All the elders of all the tribes gather together and give Samuel an ultimatum.

Notice what they say …

You are old and your sons do not follow in your ways; appoint fus us, then a king to govern us, like other nations.

But the thing displeased Samuel.

What the people want is an all-conquering, all-powerful king like other nations.

That’s not the kind of kingdom that is needed.

The voice of the Lord speaks to Samuel – and sees their request for this kind of a king as a rejection not of Samuel but a rejection of the Lord God.

Now then, says the voice of God, (8:9) listen to their voice ; only – you shall solemnly warn them, and show them the ways of the king who shall reign over them.”

As these great prophetic writers share their history with a message what they are wanting to get across to the reader is that Kings can be bad, very bad for the people.

And then in 1 Samuel 8:11ff is an account of all that is worst in Kings who get power in a way that is so damaging. The tragedy of these verses is that all too often in the next five hundred years this is what the Kings of Israel are going to be like.

‘These will be the ways of the king who will reign over you: he will take your sons and appoint them to his chariots and to be his horsemen, and to run before his chariots; and he will appoint for himself commanders of thousands and commanders of fifties, and some to plough his ground and to reap his harvest, and to make his implements of war and the equipment of his chariots. He will take your daughters to be perfumers and cooks and bakers. He will take the best of your fields and vineyards and olive orchards and give them to his courtiers. He will take one-tenth of your grain and of your vineyards and give it to his officers and his courtiers. He will take your male and female slaves, and the best of your cattle and donkeys, and put them to his work. He will take one-tenth of your flocks, and you shall be his slaves.

There is tragedy in the story that is about to unfold. For the people insist. And they are shown the error of their ways as they are given the opportunity to have a king like the nations and find out what the consequences will be.

But the people refused to listen to the voice of Samuel; they said, ‘No! but we are determined to have a king over us, so that we also may be like other nations, and that our king may govern us and go out before us and fight our battles.’

If John was in Samuel’s shoes this is his indictment against Herod Antipas.

When Jesus lines up with John this is what he recognises has gone wrong.

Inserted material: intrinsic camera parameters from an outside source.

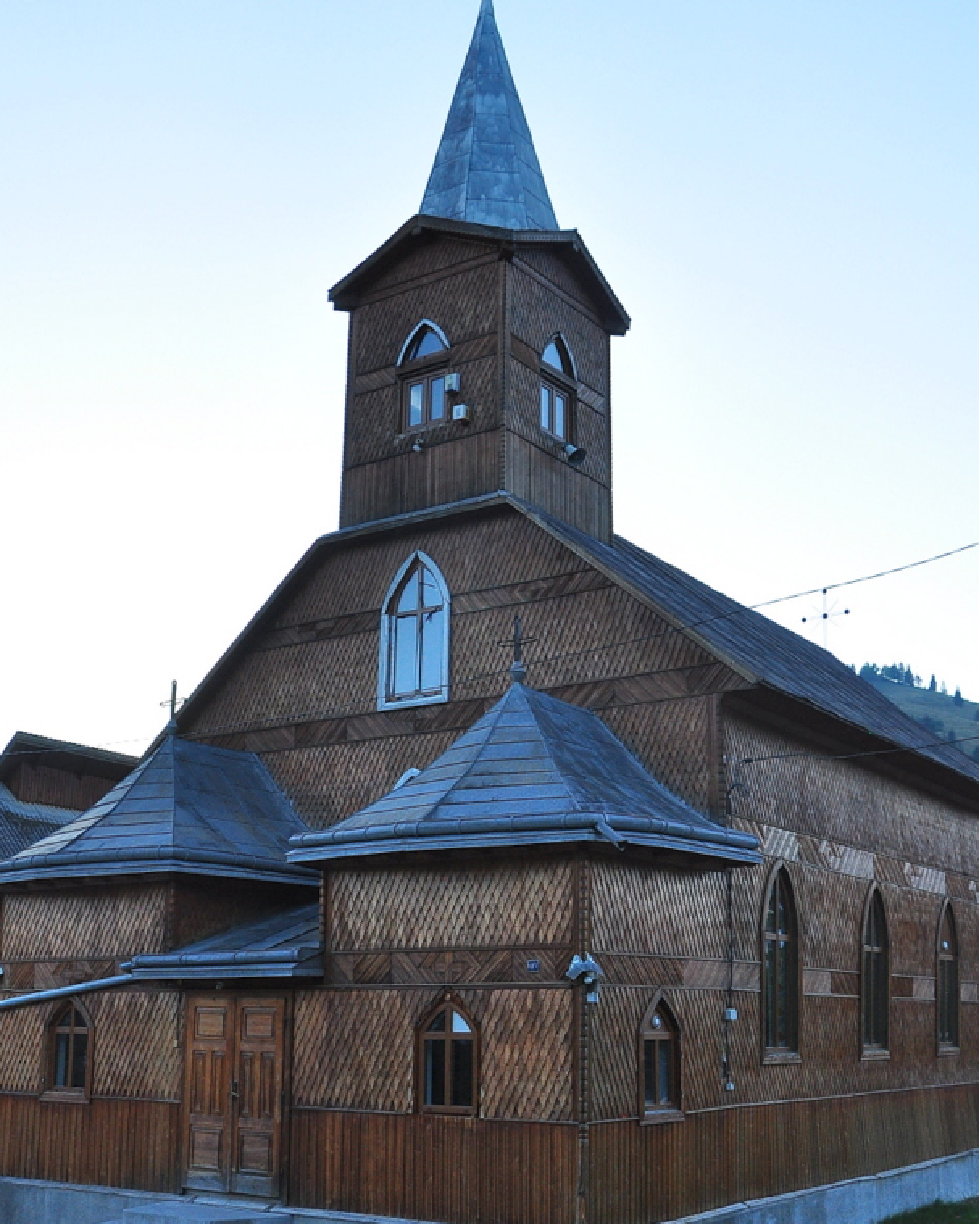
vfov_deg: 45.8
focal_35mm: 40
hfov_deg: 37.3
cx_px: 557
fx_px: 1449
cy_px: 629
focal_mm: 18
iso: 400
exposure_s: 1/160
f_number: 6.3
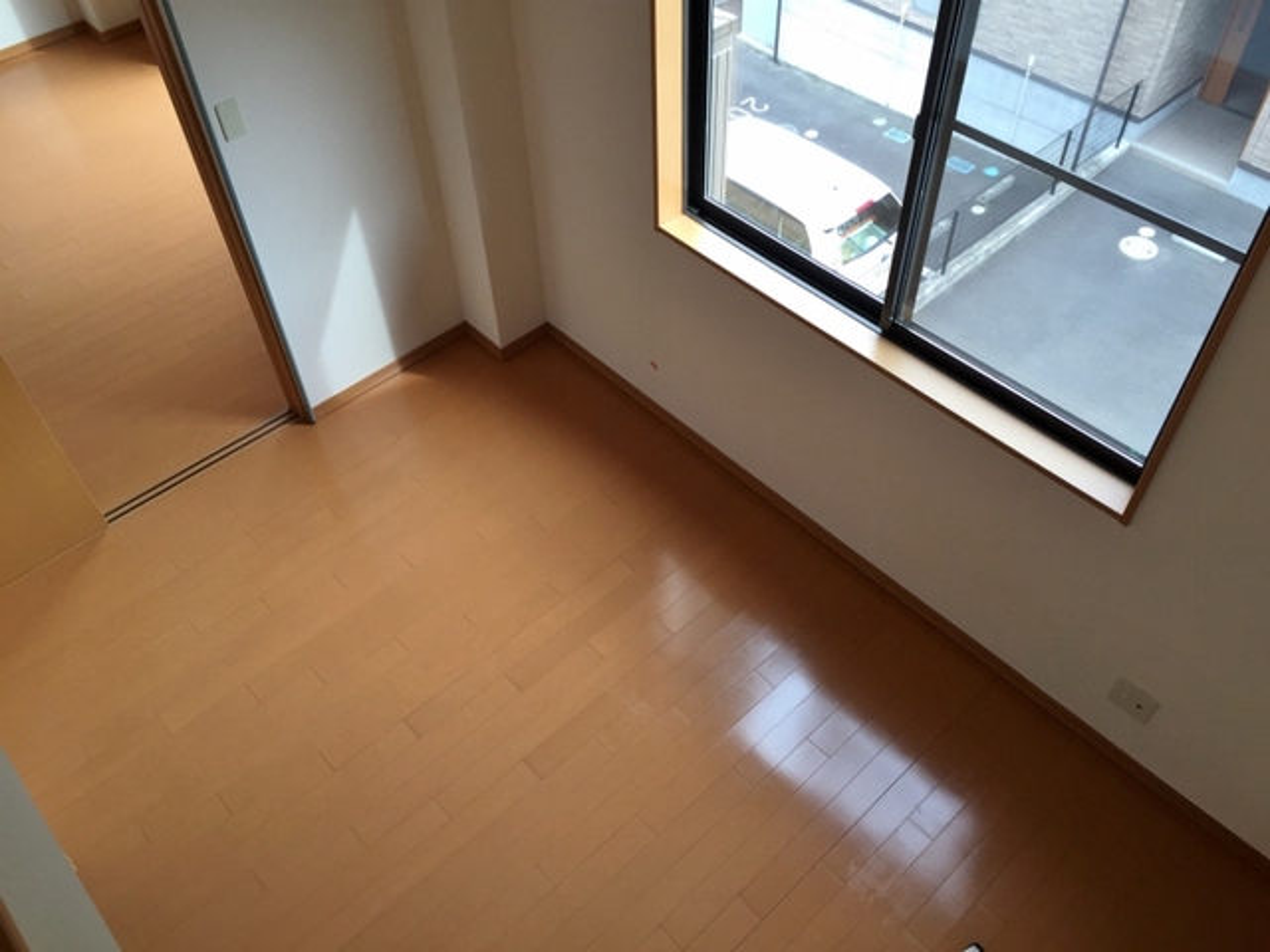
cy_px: 476
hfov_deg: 61.7
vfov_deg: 48.2
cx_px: 635
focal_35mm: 29
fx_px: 1064
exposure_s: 1/120
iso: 50
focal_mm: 4.15
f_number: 2.2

And when he is confronted by the Devil in the wilderness this is the kind of kingship that he is being tempted with. All powerful. All conquering. But Jesus’ kingship is very different from this. It is the opposite.

For we know that the voice of the Lord says of Jesus This is my Son, my beloved, in whom I am well pleased.

It is against this backdrop that it begins to make sense – Jesus is a suffering servant messiah, who rejects the war horse but enters Jerusalem on a donkey, who goes to his death.

What difference does this make.

The architecture is impressive, but there is something inside me that says the Normans who gave us our great Mediaeval Cathedrals missed the point.

The Jesus I look to is not the high and mighty, majestic one towering above us beyond reach at the top of that west wall of Salisbury Cathedral. Ruler of All. Pantocrator.

The Jesus I look to is the Jesus who is with us in the mess of this life, suffering as a servant alongside us as we walk through the valley of the shadow of death.

He does not come to fight our battles with the weapons of war, he comes to love our enemies, and to be with us as we seek to do just that as well.

In the wake of the Japanese earthquake I found it moving to re-visit the novels of the great Christian Japanese novelist. How wrong the western missionaries were to present to the Japanese people a Christ in majesty, ruler of all, pantocrator.

In his novels, Shusaku Endo presented to the people of Japan a suffering servant Christ who is alongside people in their suffering.

That is the Christ we need to look to. For that is the very nature of the kingdom of heaven that Christ has ushered in for us.

How different it is from the way the world sees glory, and power, and authority and dominion.